Tras los globos-sonda vendrán los ajustes
Economía
Cuando España tenía gobiernos serios y el país, en buena lógica, progresaba, hasta convertirse en una economía desarrollada, lo habitual era que solo hablase de economía el vicepresidente del ramo, mientras los demás daban tabaco. A lo sumo, el presidente del Gobierno comparecía de vez en cuando para exponer grandes líneas sin bajar a los detalles. Hoy habla de economía cualquier ministro, lo cual da pie a que se contradigan. Algunos hablan porque tampoco tienen mucho más que hacer y en algo deben entretenerse. Es lo propio de un gobierno con decenas de ministros, la mayor parte de los cuales no tienen competencias o las tienen compartidas.
Este ejecutivo con 22 miembros –contando a Sánchez, 23– practica ahora el nefasto deporte político del globo-sonda, lo cual puede ser tolerable en ocasiones puntuales, en un contexto de bonanza, pero no en un país a la deriva, en gran parte debido a la crisis sanitaria pero que ya tenía problemas –y graves– mucho antes.
Los ministros se dedican, pues, a hablar del salario de los funcionarios, las pensiones, los remanentes de los ayuntamientos o los ERTEs con la misma frivolidad que se habla de los famosos en las peluquerías. No hay orden ni concierto, ni hay un presidente que los ponga a andar ni una vicepresidencia económica de ordeno y mando, que sería lo propio en un momento tan crítico. Pero tal vez ellos mismos, con sus nóminas aseguradas, no son siquiera conscientes de cómo sigue funcionando España, que es casi un milagro pero que tiene su explicación. La caída del PIB ha convertido las cuentas públicas en un coladero, de modo que los ingresos no cubren ni de lejos los gastos. Nada nuevo, porque España lleva años y años viviendo del déficit público –léase incrementando la deuda–, pero sí algo agravado, fuera de control.
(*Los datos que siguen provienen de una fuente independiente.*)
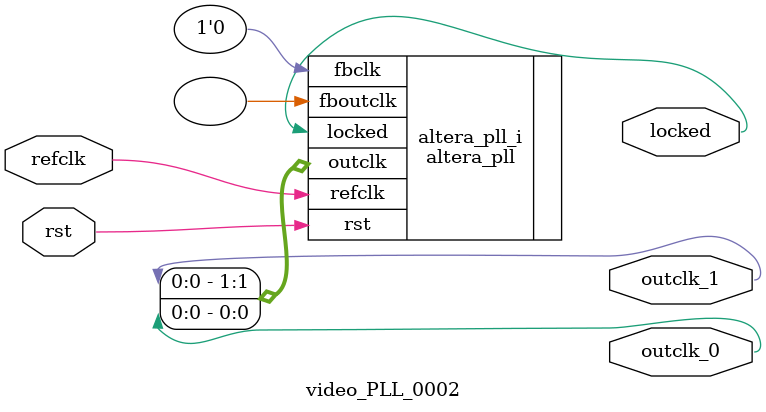
<source format=v>
`timescale 1ns/10ps
module  video_PLL_0002(

	// interface 'refclk'
	input wire refclk,

	// interface 'reset'
	input wire rst,

	// interface 'outclk0'
	output wire outclk_0,

	// interface 'outclk1'
	output wire outclk_1,

	// interface 'locked'
	output wire locked
);

	altera_pll #(
		.fractional_vco_multiplier("false"),
		.reference_clock_frequency("50.0 MHz"),
		.operation_mode("direct"),
		.number_of_clocks(2),
		.output_clock_frequency0("50.000000 MHz"),
		.phase_shift0("0 ps"),
		.duty_cycle0(50),
		.output_clock_frequency1("25.000000 MHz"),
		.phase_shift1("0 ps"),
		.duty_cycle1(50),
		.output_clock_frequency2("0 MHz"),
		.phase_shift2("0 ps"),
		.duty_cycle2(50),
		.output_clock_frequency3("0 MHz"),
		.phase_shift3("0 ps"),
		.duty_cycle3(50),
		.output_clock_frequency4("0 MHz"),
		.phase_shift4("0 ps"),
		.duty_cycle4(50),
		.output_clock_frequency5("0 MHz"),
		.phase_shift5("0 ps"),
		.duty_cycle5(50),
		.output_clock_frequency6("0 MHz"),
		.phase_shift6("0 ps"),
		.duty_cycle6(50),
		.output_clock_frequency7("0 MHz"),
		.phase_shift7("0 ps"),
		.duty_cycle7(50),
		.output_clock_frequency8("0 MHz"),
		.phase_shift8("0 ps"),
		.duty_cycle8(50),
		.output_clock_frequency9("0 MHz"),
		.phase_shift9("0 ps"),
		.duty_cycle9(50),
		.output_clock_frequency10("0 MHz"),
		.phase_shift10("0 ps"),
		.duty_cycle10(50),
		.output_clock_frequency11("0 MHz"),
		.phase_shift11("0 ps"),
		.duty_cycle11(50),
		.output_clock_frequency12("0 MHz"),
		.phase_shift12("0 ps"),
		.duty_cycle12(50),
		.output_clock_frequency13("0 MHz"),
		.phase_shift13("0 ps"),
		.duty_cycle13(50),
		.output_clock_frequency14("0 MHz"),
		.phase_shift14("0 ps"),
		.duty_cycle14(50),
		.output_clock_frequency15("0 MHz"),
		.phase_shift15("0 ps"),
		.duty_cycle15(50),
		.output_clock_frequency16("0 MHz"),
		.phase_shift16("0 ps"),
		.duty_cycle16(50),
		.output_clock_frequency17("0 MHz"),
		.phase_shift17("0 ps"),
		.duty_cycle17(50),
		.pll_type("General"),
		.pll_subtype("General")
	) altera_pll_i (
		.rst	(rst),
		.outclk	({outclk_1, outclk_0}),
		.locked	(locked),
		.fboutclk	( ),
		.fbclk	(1'b0),
		.refclk	(refclk)
	);
endmodule


</source>
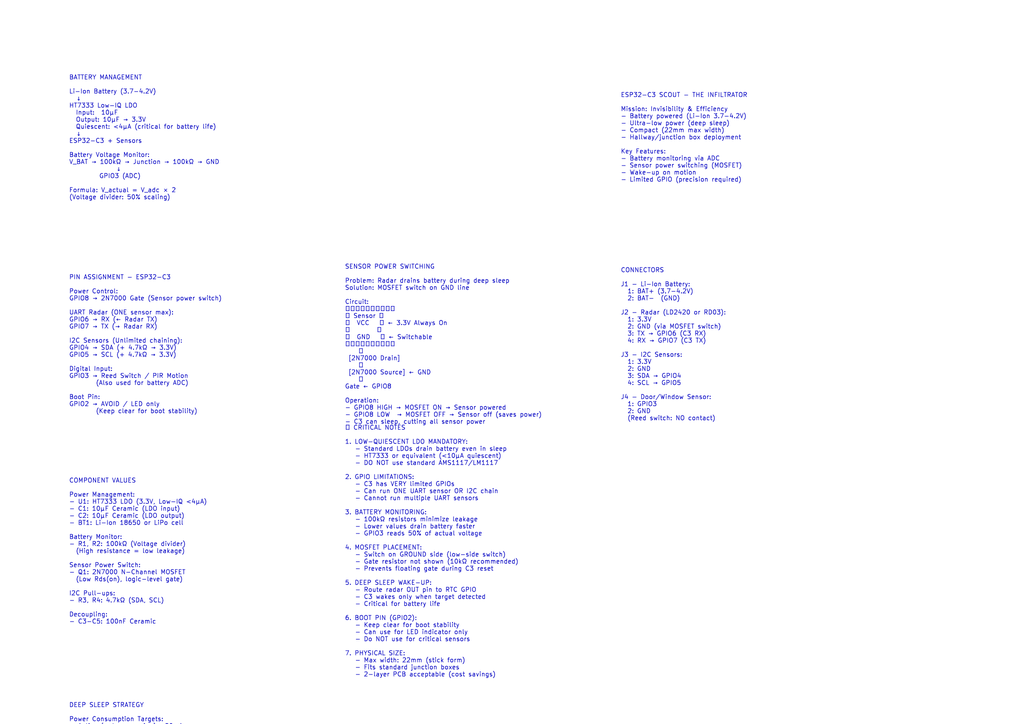
<source format=kicad_sch>
(kicad_sch
  (version 20231120)
  (generator "eeschema")
  (generator_version "8.0")
  (uuid "c3d4e5f6-a7b8-9012-cdef-123456789012")
  (paper "A4")
  (title_block
    (title "ESP32-C3 Scout - Battery Powered Infiltrator")
    (date "2025-12-06")
    (rev "1.0")
    (company "Vanguard AI System")
  )

  

  (sheet_instances
    (path "/" (page "1"))
  )

  (text "ESP32-C3 SCOUT - THE INFILTRATOR\n\nMission: Invisibility & Efficiency\n- Battery powered (Li-Ion 3.7-4.2V)\n- Ultra-low power (deep sleep)\n- Compact (22mm max width)\n- Hallway/junction box deployment\n\nKey Features:\n- Battery monitoring via ADC\n- Sensor power switching (MOSFET)\n- Wake-up on motion\n- Limited GPIO (precision required)"
    (at 180 40 0)
    (effects (font (size 1.27 1.27)) (justify left))
    (uuid "text-notes-001")
  )

  (text "BATTERY MANAGEMENT\n\nLi-Ion Battery (3.7-4.2V)\n  ↓\nHT7333 Low-IQ LDO\n  Input:  10µF\n  Output: 10µF → 3.3V\n  Quiescent: <4µA (critical for battery life)\n  ↓\nESP32-C3 + Sensors\n\nBattery Voltage Monitor:\nV_BAT → 100kΩ → Junction → 100kΩ → GND\n              ↓\n         GPIO3 (ADC)\n         \nFormula: V_actual = V_adc × 2\n(Voltage divider: 50% scaling)"
    (at 20 40 0)
    (effects (font (size 1.27 1.27)) (justify left))
    (uuid "text-power-001")
  )

  (text "PIN ASSIGNMENT - ESP32-C3\n\nPower Control:\nGPIO8 → 2N7000 Gate (Sensor power switch)\n\nUART Radar (ONE sensor max):\nGPIO6 → RX (← Radar TX)\nGPIO7 → TX (→ Radar RX)\n\nI2C Sensors (Unlimited chaining):\nGPIO4 → SDA (+ 4.7kΩ → 3.3V)\nGPIO5 → SCL (+ 4.7kΩ → 3.3V)\n\nDigital Input:\nGPIO3 → Reed Switch / PIR Motion\n        (Also used for battery ADC)\n\nBoot Pin:\nGPIO2 → AVOID / LED only\n        (Keep clear for boot stability)"
    (at 20 100 0)
    (effects (font (size 1.27 1.27)) (justify left))
    (uuid "text-pinout-001")
  )

  (text "SENSOR POWER SWITCHING\n\nProblem: Radar drains battery during deep sleep\nSolution: MOSFET switch on GND line\n\nCircuit:\n┌────────┐\n│ Sensor │\n│  VCC   │ ← 3.3V Always On\n│        │\n│  GND   │ ← Switchable\n└───┬────┘\n    │\n [2N7000 Drain]\n    │\n [2N7000 Source] ← GND\n    │\nGate ← GPIO8\n\nOperation:\n- GPIO8 HIGH → MOSFET ON → Sensor powered\n- GPIO8 LOW  → MOSFET OFF → Sensor off (saves power)\n- C3 can sleep, cutting all sensor power"
    (at 100 100 0)
    (effects (font (size 1.27 1.27)) (justify left))
    (uuid "text-mosfet-001")
  )

  (text "CONNECTORS\n\nJ1 - Li-Ion Battery:\n  1: BAT+ (3.7-4.2V)\n  2: BAT-  (GND)\n\nJ2 - Radar (LD2420 or RD03):\n  1: 3.3V\n  2: GND (via MOSFET switch)\n  3: TX → GPIO6 (C3 RX)\n  4: RX → GPIO7 (C3 TX)\n\nJ3 - I2C Sensors:\n  1: 3.3V\n  2: GND\n  3: SDA → GPIO4\n  4: SCL → GPIO5\n\nJ4 - Door/Window Sensor:\n  1: GPIO3\n  2: GND\n  (Reed switch: NO contact)"
    (at 180 100 0)
    (effects (font (size 1.27 1.27)) (justify left))
    (uuid "text-connectors-001")
  )

  (text "COMPONENT VALUES\n\nPower Management:\n- U1: HT7333 LDO (3.3V, Low-IQ <4µA)\n- C1: 10µF Ceramic (LDO input)\n- C2: 10µF Ceramic (LDO output)\n- BT1: Li-Ion 18650 or LiPo cell\n\nBattery Monitor:\n- R1, R2: 100kΩ (Voltage divider)\n  (High resistance = low leakage)\n\nSensor Power Switch:\n- Q1: 2N7000 N-Channel MOSFET\n  (Low Rds(on), logic-level gate)\n\nI2C Pull-ups:\n- R3, R4: 4.7kΩ (SDA, SCL)\n\nDecoupling:\n- C3-C5: 100nF Ceramic"
    (at 20 160 0)
    (effects (font (size 1.27 1.27)) (justify left))
    (uuid "text-components-001")
  )

  (text "⚠️ CRITICAL NOTES\n\n1. LOW-QUIESCENT LDO MANDATORY:\n   - Standard LDOs drain battery even in sleep\n   - HT7333 or equivalent (<10µA quiescent)\n   - DO NOT use standard AMS1117/LM1117\n   \n2. GPIO LIMITATIONS:\n   - C3 has VERY limited GPIOs\n   - Can run ONE UART sensor OR I2C chain\n   - Cannot run multiple UART sensors\n   \n3. BATTERY MONITORING:\n   - 100kΩ resistors minimize leakage\n   - Lower values drain battery faster\n   - GPIO3 reads 50% of actual voltage\n   \n4. MOSFET PLACEMENT:\n   - Switch on GROUND side (low-side switch)\n   - Gate resistor not shown (10kΩ recommended)\n   - Prevents floating gate during C3 reset\n   \n5. DEEP SLEEP WAKE-UP:\n   - Route radar OUT pin to RTC GPIO\n   - C3 wakes only when target detected\n   - Critical for battery life\n   \n6. BOOT PIN (GPIO2):\n   - Keep clear for boot stability\n   - Can use for LED indicator only\n   - Do NOT use for critical sensors\n   \n7. PHYSICAL SIZE:\n   - Max width: 22mm (stick form)\n   - Fits standard junction boxes\n   - 2-layer PCB acceptable (cost savings)"
    (at 100 160 0)
    (effects (font (size 1.27 1.27)) (justify left))
    (uuid "text-warnings-001")
  )

  (text "DEEP SLEEP STRATEGY\n\nPower Consumption Targets:\n- Active (radar scanning): ~80mA\n- Light sleep: ~800µA\n- Deep sleep: <10µA\n\nBattery Life Calculation:\n18650 cell (3000mAh):\n- Continuous active: ~37 hours\n- 95% deep sleep: ~3-6 months\n\nWake Sources:\n- Radar detection (via RTC GPIO)\n- Timer wake (hourly check-in)\n- External interrupt (reed switch)"
    (at 20 220 0)
    (effects (font (size 1.27 1.27)) (justify left))
    (uuid "text-sleep-001")
  )
)

</source>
Si España no ha hecho crack es porque existe el Banco Central Europeo, que compra una deuda que los mercados no hubieran absorbido de ser España un país ajeno a la eurozona. Pero esto, que algunos piensan que sale gratis, tiene un límite: la deuda pública no puede seguir creciendo. Por eso van a empezar los problemas y por eso mismo hay tantos globos-sonda con las ocurrencias de cada ministro.
El denominador común final no se distanciará mucho de un ajuste de los gastos y de un aumento de los impuestos. Traducido: vienen curvas. Pero como aquí no hay un gobierno con mayúsculas, no se le habla claro a la gente. Entre que los populistas parecen querer revivir los discursos peronistas, que algunos socialistas se ponen a rueda y que otros se sienten acomplejados, nadie admite que hay que tomar medidas drásticas. Y no solo eso. Como ningún político sensato sería tan reduccionista, alguien –el presidente, por ejemplo– debería estar describiendo un nuevo horizonte, una nueva frontera. Fue lo que hicieron presidentes como Suárez, González y Aznar. Cada uno con su ideología, cada uno con su estilo pero todos ellos con un proyecto claro.
Casualidades o no, a España le tocaron los peores presidentes en los peores momentos de su historia reciente, lo cual es una desgracia como otra cualquiera. Es posible que haya gente que considere injusto atribuirle semejante calificativo a Sánchez, al tener que gestionar una pandemia y una crisis de caballo en minoría. Pero eso también tiene solución: volver a las urnas o hacer un Gobierno de concentración. Cualquier cosa menos seguir a la deriva.